Lush’s smile froze on his face as he muttered through clenched teeth:

“Have . . . some . . . toast.”

But it was too late. The floor manager came on the set and announced that the unseen director of the show had called
cut.
Lush’s face dropped its permanent smile and his small army of beauticians came on and fussed over him once more. The floor manager had a one-way conversation into his headphones before turning to me with a concerned expression on his face.

“The Director of Placements wants to know if you would take a small bite of toast when offered.”

“I’ve eaten already.”

The floor manager turned and spoke into his headphones again.

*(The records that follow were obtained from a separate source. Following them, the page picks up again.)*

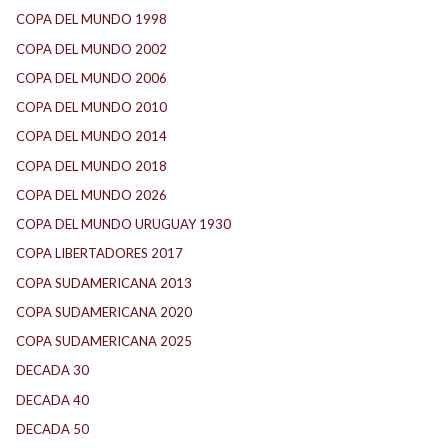
COPA DEL MUNDO 1998
(2)
COPA DEL MUNDO 2002
(2)
COPA DEL MUNDO 2006
(2)
COPA DEL MUNDO 2010
(1)
COPA DEL MUNDO 2014
(2)
COPA DEL MUNDO 2018
(1)
COPA DEL MUNDO 2026
(2)
COPA DEL MUNDO URUGUAY 1930
(1)
COPA LIBERTADORES 2017
(17)
COPA SUDAMERICANA 2013
(10)
COPA SUDAMERICANA 2020
(26)
COPA SUDAMERICANA 2025
(29)
DECADA 30
(186)
DECADA 40
(142)
DECADA 50
(117)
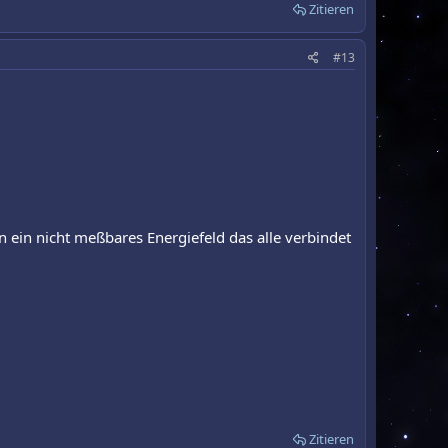
Zitieren
#13
n ein nicht meßbares Energiefeld das alle verbindet
Zitieren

She says she’s eaten already! . . .
I know. . . . Yes. . . . What if . . . Yes. . . . Ah-ha. . . .
What do you want me to do? Sit on her and force it down her throat!?! . . .
Yesss. . . . Ah-ha. . . . I know. . . . Yes. . . . Yes. . . . Okay.”

He turned back to me.

“How about jam instead of marmalade?”

“I don’t
really
like toast,” I told him—which was partly true, although to be honest I think I was just feeling a bit troublesome because of Braxton and his entourage.